Education Act 1918
- Parliament of the United Kingdom
- Long title: An Act to make further provision with respect to Education in England and Wales and for purposes connected therewith.
- Citation: 8 & 9 Geo. 5. c. 39
- Territorial extent: England and Wales

Dates
- Royal assent: 8 August 1918

Other legislation
- Amends: Education Act 1902; Education (Provision of Meals) Act 1906; Education (Administrative Provisions) Act 1907;
- Repeals/revokes: Elementary Education Act Amendment Act 1872; Education Code (1890) Act 1890; Elementary Education Act 1891; Elementary Education (School Attendance) Act 1893; School Board Conference Act 1897; Elementary Education (School Attendance) Act (1893) Amendment Act 1899; Education Act 1901; Education Act (1901) (Renewal) Act 1902; Education (Provision of Working Balances) Act 1903; Education (Small Population Grants) Act 1915; Elementary Education (Fee Grant) Act 1916;
- Amended by: Education Act 1921; Education Act 1944; Charities Act 1960; Education Act 1973;
- Relates to: Education (Scotland) Act 1918;

Status: Partially repealed

Text of statute as originally enacted

Revised text of statute as amended

Text of the Education Act 1918 as in force today (including any amendments) within the United Kingdom, from legislation.gov.uk.

= Education Act 1918 =

Act of the Parliament of the United Kingdom

The Education Act 1918 (8 & 9 Geo. 5. c. 39), often known as the Fisher Act, is an act of the Parliament of the United Kingdom. It was drawn up by H. A. L. Fisher. Herbert Lewis, Parliamentary Secretary to the Board of Education, also played a key role in drawing up the act. The act applied only to England and Wales; a separate Education (Scotland) Act 1918 applied for Scotland.
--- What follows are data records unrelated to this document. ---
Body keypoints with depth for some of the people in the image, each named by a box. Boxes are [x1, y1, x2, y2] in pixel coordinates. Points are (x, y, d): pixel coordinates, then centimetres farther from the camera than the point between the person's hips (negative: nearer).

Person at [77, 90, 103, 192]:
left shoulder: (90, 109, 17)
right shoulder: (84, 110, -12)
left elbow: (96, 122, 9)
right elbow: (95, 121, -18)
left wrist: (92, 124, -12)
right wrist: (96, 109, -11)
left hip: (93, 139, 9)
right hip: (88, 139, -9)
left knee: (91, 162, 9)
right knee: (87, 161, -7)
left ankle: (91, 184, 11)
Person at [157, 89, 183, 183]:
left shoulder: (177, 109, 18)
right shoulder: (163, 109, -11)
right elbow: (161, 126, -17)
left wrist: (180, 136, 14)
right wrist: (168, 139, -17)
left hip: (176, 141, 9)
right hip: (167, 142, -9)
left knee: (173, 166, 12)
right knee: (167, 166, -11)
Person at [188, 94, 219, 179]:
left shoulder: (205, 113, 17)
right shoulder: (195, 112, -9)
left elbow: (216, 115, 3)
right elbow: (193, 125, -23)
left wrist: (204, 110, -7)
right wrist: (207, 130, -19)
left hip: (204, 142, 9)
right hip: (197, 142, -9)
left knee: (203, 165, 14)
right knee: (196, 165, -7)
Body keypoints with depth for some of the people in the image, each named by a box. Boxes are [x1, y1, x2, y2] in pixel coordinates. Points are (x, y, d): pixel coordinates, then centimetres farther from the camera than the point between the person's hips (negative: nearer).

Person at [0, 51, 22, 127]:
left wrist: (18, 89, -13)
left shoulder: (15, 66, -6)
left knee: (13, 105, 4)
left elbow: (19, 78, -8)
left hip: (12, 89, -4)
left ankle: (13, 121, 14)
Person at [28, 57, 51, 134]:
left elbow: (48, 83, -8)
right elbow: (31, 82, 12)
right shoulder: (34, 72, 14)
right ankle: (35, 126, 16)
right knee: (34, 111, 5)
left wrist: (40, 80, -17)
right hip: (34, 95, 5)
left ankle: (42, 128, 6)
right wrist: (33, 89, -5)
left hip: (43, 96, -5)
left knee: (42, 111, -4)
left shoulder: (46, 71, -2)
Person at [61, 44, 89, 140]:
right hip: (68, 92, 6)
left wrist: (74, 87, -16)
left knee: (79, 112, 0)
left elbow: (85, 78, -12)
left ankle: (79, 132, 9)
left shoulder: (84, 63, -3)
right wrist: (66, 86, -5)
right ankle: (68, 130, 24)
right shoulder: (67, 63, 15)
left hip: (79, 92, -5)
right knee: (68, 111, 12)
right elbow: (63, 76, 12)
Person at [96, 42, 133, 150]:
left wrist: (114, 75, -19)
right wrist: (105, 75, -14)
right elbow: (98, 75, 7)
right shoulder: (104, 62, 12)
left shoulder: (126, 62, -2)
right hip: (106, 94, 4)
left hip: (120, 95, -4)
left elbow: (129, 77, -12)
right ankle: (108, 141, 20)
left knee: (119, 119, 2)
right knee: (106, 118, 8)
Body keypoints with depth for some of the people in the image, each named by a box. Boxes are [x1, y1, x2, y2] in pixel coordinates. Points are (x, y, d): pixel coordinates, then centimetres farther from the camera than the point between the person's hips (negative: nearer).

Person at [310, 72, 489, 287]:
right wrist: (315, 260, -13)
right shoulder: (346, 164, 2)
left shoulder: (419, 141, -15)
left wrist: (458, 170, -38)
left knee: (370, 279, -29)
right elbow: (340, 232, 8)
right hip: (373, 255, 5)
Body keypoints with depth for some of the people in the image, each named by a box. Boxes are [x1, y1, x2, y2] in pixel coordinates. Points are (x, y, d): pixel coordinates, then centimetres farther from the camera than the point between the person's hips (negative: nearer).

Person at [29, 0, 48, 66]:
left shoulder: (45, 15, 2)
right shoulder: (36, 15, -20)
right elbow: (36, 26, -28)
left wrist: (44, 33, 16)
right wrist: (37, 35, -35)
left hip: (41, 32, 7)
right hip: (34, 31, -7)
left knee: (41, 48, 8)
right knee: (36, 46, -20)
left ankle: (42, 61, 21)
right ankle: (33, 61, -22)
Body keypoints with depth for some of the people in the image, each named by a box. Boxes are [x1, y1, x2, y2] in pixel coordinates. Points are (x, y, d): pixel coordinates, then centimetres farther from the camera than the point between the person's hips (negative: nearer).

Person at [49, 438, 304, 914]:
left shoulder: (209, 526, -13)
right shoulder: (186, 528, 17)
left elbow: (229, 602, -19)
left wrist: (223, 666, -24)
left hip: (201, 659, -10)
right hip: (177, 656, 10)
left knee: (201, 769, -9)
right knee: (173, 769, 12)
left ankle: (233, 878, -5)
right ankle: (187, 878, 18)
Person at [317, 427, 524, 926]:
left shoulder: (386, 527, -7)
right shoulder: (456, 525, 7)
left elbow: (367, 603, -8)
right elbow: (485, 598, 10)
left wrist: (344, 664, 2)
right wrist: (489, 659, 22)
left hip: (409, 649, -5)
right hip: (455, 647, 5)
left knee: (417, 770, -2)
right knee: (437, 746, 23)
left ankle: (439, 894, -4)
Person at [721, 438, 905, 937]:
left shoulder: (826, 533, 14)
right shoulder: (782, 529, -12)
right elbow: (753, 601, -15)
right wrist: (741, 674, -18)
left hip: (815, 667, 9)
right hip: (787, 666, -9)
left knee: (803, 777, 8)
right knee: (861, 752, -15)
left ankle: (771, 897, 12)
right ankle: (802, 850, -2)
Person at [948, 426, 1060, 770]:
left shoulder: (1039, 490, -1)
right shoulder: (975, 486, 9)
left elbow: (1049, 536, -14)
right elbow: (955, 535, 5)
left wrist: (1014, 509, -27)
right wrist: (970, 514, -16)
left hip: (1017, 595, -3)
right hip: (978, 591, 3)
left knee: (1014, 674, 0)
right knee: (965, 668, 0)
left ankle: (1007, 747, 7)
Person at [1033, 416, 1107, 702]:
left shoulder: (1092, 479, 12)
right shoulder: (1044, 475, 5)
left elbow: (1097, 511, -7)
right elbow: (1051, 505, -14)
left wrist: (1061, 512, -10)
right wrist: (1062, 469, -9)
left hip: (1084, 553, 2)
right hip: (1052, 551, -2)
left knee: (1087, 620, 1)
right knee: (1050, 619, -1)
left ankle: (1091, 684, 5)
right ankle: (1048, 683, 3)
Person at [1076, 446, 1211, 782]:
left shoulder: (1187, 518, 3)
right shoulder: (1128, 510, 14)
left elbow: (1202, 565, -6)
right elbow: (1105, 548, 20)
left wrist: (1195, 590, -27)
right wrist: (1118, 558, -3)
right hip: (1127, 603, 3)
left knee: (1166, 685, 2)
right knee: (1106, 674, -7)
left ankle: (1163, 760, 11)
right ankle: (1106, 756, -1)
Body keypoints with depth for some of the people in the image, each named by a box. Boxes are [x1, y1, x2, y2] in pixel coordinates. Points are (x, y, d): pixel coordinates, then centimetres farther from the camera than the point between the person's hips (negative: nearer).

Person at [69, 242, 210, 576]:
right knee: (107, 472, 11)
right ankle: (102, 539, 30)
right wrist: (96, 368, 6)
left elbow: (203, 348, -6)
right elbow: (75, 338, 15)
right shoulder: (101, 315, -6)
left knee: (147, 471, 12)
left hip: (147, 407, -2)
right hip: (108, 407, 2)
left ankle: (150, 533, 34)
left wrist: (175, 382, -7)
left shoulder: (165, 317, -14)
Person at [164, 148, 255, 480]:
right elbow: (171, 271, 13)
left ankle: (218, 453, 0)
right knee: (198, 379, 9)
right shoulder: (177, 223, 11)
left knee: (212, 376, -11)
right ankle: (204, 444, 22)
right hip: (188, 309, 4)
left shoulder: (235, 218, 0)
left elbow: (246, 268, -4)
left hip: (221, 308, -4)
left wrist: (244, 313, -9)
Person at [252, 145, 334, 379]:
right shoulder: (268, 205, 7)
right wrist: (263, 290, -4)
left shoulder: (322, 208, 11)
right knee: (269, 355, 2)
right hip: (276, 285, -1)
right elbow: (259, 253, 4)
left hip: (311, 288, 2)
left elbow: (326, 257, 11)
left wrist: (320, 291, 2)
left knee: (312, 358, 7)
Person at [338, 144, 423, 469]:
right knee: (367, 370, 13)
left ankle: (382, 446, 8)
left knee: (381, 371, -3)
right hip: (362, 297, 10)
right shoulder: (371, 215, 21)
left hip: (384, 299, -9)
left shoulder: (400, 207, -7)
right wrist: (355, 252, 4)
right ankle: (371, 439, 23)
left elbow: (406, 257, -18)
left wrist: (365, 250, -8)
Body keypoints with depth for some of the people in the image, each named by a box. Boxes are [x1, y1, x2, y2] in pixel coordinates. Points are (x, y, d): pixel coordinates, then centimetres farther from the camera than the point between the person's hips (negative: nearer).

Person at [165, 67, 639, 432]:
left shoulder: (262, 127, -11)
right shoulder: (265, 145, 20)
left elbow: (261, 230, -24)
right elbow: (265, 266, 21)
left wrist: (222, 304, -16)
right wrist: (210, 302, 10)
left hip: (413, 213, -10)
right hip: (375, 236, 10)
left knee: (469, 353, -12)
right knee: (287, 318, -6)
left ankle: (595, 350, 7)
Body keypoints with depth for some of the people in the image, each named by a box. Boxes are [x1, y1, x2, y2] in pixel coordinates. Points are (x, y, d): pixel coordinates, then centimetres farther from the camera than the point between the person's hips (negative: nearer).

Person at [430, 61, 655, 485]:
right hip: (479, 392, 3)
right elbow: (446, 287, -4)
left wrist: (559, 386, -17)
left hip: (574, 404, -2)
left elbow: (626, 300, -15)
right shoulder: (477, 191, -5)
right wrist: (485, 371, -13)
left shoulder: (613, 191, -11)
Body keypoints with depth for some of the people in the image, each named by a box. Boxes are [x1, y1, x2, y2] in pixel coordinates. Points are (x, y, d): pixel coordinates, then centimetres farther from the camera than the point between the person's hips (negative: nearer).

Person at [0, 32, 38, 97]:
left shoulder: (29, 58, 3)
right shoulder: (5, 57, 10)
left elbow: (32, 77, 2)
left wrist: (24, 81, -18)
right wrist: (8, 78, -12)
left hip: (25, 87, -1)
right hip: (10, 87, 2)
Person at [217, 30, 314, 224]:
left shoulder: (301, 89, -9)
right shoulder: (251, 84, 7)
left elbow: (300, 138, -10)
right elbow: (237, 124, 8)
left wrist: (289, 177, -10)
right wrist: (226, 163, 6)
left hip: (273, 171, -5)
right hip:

This raised the school leaving age to fourteen and planned to expand government provided education up to eighteen years of age. Other features of the Education Act 1918 included the provision of ancillary services (medical inspection, nursery schools, centres for pupils with special needs, etc.).

Industrialists, landowners, and the Church of England resisted the act, which raised the school leaving age from 12 to 14, made it much harder to employ children under 12, and put in place scholarships to fee-paying grammar schools. The act promised compulsory part-time education from 14 to 18, but this was never implemented because of the Geddes Axe (spending cuts) of 1921. Teachers’ pay was also cut at that time and again in the May Committee cuts of 1931.

== Hadow reports ==
By the 1920s, the education of young children was of growing interest and concern to politicians, as well as to educationalists. As a result of this rising level of public debate, the Government of the day referred a number of topics for enquiry to the Consultative Committee of the Board of Education, then chaired by Sir William Henry Hadow. Under him, the committee produced six reports between 1923 and 1933.

Besides Hadow himself and secretary throughout R. F. Young, forty people served on the committee over the years, including John George Adami, Sir Graham Balfour, Albert Mansbridge, A. J. Mundella, and R. H. Tawney amongst others.

Three very important reports were published in 1926, 1931 and 1933.

These reports led to major changes in the structure of primary (known as "elementary" at the time) education. In particular, they resulted in separate and distinctive educational practice for children aged 5–7 (infants) and those aged 7–11 (juniors).

The reports recommended child-centred approaches and class sizes of no more than thirty. These recommendations marked a triumph of 'progressive' educational thought and practice over the more 'traditional' ideas and proved to be popular with many policy makers and teachers alike.

== Subsequent developments ==
The whole act, except sections 14, 42, 45, 47 and 52, was repealed by section 172 of, and the seventh schedule to, the Education Act 1921 (11 & 12 Geo. 5. c. 51), which came into force on 1 October 1921.